==== Material for this exercise
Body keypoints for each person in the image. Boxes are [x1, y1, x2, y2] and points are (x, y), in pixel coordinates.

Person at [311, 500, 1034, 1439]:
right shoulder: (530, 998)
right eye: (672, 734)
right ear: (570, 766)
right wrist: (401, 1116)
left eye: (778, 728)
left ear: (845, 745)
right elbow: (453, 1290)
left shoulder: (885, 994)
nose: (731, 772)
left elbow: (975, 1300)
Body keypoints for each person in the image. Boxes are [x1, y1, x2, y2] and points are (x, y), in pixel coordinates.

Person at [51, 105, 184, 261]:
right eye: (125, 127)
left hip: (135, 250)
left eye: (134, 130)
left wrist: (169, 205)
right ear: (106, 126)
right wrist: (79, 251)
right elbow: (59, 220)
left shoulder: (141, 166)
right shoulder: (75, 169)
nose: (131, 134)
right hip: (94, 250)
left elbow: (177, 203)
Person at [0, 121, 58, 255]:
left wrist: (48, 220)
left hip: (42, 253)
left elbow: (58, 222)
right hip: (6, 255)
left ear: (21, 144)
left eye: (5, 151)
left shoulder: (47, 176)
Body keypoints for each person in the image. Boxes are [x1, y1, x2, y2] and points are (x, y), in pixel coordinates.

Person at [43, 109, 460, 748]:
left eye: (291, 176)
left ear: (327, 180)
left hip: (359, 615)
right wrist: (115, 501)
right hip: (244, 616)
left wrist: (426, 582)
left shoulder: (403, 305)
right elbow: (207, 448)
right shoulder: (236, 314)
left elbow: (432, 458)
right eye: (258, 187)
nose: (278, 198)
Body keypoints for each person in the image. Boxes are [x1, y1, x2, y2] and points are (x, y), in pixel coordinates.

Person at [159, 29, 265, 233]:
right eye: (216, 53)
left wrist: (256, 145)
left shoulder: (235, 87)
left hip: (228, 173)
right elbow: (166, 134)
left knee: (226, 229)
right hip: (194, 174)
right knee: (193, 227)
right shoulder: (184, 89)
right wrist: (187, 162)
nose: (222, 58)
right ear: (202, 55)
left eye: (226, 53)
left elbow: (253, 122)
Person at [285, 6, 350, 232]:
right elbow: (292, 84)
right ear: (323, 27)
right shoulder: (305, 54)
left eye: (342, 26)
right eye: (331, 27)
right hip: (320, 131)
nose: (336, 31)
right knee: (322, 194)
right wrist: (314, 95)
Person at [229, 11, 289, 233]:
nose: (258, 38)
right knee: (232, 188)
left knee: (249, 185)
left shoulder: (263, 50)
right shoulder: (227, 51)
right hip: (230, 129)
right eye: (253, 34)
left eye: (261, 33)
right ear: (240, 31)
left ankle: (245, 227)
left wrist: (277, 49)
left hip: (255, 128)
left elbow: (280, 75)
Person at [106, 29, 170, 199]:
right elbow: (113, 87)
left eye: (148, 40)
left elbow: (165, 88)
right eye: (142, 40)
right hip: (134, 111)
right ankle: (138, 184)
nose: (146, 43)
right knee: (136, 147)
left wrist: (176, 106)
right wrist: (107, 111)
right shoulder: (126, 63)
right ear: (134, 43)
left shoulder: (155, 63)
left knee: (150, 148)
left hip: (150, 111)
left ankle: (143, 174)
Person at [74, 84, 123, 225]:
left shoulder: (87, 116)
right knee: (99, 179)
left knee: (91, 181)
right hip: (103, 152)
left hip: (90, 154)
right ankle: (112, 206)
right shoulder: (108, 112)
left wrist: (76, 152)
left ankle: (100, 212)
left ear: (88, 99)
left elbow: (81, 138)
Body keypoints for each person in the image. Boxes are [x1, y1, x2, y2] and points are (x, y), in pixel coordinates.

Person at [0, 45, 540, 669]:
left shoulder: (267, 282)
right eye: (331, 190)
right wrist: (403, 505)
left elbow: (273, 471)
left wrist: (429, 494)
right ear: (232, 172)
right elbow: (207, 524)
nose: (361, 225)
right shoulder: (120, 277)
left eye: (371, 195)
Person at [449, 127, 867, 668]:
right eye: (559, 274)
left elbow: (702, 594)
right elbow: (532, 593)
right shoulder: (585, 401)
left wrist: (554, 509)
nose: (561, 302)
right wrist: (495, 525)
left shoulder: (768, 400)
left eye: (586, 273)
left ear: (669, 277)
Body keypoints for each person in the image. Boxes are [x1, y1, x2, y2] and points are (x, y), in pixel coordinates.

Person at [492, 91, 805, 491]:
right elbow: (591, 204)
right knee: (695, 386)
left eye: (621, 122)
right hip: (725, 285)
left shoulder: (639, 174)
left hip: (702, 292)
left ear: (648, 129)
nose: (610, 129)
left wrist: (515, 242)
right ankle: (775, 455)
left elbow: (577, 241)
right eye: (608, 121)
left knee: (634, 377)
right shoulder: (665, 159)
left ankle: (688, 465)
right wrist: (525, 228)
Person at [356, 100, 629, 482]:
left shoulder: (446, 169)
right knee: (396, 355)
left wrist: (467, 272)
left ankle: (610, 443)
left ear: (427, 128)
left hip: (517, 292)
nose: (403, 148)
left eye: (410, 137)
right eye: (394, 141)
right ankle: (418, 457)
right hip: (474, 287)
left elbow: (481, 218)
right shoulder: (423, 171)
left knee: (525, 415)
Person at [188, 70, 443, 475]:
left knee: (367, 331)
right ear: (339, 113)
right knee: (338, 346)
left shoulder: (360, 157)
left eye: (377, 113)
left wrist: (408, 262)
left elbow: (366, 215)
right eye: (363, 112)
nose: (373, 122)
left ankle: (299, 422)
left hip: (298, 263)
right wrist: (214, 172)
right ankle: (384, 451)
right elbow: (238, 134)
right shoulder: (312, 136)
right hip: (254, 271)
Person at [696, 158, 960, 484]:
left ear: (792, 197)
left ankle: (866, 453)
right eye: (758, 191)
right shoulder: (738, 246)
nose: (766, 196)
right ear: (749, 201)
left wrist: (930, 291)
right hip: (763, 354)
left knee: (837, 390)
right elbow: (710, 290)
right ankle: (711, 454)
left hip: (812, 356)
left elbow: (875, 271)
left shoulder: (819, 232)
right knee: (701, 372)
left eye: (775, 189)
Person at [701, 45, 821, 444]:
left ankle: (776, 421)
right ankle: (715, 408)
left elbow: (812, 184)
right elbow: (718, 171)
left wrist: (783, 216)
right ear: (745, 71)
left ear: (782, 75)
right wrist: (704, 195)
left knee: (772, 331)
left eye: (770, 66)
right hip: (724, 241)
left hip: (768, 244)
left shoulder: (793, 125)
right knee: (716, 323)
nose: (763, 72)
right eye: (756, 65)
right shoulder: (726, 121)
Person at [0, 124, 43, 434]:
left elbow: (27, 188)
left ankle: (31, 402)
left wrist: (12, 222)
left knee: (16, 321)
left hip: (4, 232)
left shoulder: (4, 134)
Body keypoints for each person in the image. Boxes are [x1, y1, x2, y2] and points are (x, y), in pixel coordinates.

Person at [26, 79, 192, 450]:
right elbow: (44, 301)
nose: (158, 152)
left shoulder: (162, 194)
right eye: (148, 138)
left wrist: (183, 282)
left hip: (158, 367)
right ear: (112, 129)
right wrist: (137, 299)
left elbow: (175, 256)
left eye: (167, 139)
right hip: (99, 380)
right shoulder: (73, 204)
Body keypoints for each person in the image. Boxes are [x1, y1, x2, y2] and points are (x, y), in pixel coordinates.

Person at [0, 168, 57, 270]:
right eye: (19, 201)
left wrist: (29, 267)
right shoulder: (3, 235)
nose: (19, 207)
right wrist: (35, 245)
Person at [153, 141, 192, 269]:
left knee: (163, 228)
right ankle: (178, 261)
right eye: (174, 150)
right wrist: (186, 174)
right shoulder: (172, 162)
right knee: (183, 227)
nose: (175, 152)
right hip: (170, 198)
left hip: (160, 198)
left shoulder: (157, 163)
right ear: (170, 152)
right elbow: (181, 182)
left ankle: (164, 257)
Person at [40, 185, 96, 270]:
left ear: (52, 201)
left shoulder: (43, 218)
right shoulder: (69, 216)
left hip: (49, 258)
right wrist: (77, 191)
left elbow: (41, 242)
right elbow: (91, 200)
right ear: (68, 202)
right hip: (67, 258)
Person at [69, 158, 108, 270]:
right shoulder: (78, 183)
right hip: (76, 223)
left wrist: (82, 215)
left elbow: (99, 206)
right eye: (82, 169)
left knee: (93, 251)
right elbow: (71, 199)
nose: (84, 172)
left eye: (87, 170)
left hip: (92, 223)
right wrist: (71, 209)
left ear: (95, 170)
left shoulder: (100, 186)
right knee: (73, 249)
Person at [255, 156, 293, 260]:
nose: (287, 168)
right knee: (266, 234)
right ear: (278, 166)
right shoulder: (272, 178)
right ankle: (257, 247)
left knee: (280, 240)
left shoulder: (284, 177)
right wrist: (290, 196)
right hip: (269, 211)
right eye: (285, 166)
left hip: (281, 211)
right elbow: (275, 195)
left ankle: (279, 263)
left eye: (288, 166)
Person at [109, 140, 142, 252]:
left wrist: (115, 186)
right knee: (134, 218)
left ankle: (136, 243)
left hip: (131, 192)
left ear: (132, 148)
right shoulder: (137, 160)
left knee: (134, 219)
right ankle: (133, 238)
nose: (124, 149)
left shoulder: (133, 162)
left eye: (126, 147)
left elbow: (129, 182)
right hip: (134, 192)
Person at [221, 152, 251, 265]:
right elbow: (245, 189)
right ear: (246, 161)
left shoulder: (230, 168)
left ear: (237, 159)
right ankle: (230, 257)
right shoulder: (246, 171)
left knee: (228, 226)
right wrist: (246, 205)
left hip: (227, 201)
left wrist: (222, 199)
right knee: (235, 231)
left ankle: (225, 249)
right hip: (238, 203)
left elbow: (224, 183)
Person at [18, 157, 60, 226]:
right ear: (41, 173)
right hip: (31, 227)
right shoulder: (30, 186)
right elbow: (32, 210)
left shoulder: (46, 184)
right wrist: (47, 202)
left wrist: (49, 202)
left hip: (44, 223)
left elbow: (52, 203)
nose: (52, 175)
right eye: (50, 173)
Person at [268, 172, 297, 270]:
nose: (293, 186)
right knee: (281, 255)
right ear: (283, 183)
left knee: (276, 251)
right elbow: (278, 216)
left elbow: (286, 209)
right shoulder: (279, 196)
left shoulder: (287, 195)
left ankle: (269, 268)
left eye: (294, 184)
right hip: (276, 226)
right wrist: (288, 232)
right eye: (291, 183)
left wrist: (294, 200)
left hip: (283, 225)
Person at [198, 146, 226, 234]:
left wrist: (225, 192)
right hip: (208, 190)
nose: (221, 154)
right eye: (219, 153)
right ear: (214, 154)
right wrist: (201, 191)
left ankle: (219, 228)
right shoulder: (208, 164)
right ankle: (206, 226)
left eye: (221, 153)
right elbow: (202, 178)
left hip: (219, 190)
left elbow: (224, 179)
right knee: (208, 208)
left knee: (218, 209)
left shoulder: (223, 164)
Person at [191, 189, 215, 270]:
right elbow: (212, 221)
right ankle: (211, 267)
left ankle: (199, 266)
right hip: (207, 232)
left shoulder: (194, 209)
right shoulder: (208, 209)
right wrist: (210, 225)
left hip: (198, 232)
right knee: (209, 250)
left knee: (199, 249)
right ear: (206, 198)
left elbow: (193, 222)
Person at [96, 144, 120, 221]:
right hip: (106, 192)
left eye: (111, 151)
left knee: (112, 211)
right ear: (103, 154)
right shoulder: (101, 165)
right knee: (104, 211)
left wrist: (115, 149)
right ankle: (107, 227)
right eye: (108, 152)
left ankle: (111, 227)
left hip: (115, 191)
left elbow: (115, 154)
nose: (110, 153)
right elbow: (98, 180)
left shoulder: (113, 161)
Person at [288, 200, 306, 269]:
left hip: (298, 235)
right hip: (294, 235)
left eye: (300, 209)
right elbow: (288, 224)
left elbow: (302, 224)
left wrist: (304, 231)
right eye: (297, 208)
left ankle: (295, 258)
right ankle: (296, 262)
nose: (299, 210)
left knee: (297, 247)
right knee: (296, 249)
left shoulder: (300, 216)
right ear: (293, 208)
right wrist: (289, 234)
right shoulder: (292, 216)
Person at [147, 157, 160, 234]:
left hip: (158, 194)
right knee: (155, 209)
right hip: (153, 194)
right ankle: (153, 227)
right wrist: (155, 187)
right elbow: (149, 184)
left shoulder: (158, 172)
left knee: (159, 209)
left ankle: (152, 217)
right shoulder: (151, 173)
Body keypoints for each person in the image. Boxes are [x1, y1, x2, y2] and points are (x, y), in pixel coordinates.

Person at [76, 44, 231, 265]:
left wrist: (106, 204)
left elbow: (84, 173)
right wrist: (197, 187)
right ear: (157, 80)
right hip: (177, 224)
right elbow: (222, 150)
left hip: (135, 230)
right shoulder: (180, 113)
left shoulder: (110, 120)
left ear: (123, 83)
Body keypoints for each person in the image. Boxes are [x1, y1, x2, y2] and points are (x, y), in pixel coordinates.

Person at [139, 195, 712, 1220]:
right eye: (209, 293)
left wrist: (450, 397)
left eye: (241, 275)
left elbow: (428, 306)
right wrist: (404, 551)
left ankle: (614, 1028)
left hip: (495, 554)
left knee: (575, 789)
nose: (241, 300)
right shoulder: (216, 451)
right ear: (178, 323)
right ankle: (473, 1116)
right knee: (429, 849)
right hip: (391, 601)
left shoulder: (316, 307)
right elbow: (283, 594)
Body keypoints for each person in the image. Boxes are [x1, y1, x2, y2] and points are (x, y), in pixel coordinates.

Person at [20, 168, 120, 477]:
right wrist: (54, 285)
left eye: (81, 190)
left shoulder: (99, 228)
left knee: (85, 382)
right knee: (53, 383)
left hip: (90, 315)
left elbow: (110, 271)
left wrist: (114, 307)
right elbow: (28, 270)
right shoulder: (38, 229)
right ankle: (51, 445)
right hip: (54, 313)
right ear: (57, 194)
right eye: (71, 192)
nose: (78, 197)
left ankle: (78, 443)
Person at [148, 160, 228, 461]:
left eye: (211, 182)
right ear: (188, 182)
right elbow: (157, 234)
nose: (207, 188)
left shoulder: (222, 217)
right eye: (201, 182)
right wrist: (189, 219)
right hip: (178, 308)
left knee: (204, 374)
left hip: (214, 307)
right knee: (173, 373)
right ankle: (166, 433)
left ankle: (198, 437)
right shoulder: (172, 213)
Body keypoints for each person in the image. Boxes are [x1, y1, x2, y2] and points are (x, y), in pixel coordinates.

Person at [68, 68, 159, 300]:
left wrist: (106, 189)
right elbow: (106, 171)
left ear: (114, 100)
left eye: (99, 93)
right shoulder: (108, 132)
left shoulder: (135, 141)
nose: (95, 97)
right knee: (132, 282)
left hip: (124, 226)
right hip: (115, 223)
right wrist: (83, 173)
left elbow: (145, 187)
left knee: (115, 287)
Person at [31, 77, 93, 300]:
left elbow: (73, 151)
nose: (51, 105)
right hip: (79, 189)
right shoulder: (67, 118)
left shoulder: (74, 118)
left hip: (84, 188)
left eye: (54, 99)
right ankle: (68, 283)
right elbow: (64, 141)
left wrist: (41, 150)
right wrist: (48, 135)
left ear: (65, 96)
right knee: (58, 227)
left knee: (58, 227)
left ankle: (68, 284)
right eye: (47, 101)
========
▶ Task objective: The line above containing "left ankle: (100, 212)", the line containing "nose: (610, 129)", and every line between them are to be transcribed exactly; no other line is wanted.

▶ Answer to the problem:
left ankle: (100, 212)
left ear: (88, 99)
left elbow: (81, 138)
Body keypoints for each person in the image. Boxes are [x1, y1, x2, y2] and points are (x, y), in pixel coordinates.

Person at [0, 45, 540, 669]:
left shoulder: (267, 282)
right eye: (331, 190)
right wrist: (403, 505)
left elbow: (273, 471)
left wrist: (429, 494)
right ear: (232, 172)
right elbow: (207, 524)
nose: (361, 225)
right shoulder: (120, 277)
left eye: (371, 195)
Person at [449, 127, 867, 668]:
right eye: (559, 274)
left elbow: (702, 594)
right elbow: (532, 593)
right shoulder: (585, 401)
left wrist: (554, 509)
nose: (561, 302)
right wrist: (495, 525)
left shoulder: (768, 400)
left eye: (586, 273)
left ear: (669, 277)
Body keypoints for each person in the image. Boxes are [x1, y1, x2, y2] and points are (x, y), in pixel coordinates.

Person at [492, 91, 805, 491]:
right elbow: (591, 204)
right knee: (695, 386)
left eye: (621, 122)
right hip: (725, 285)
left shoulder: (639, 174)
left hip: (702, 292)
left ear: (648, 129)
nose: (610, 129)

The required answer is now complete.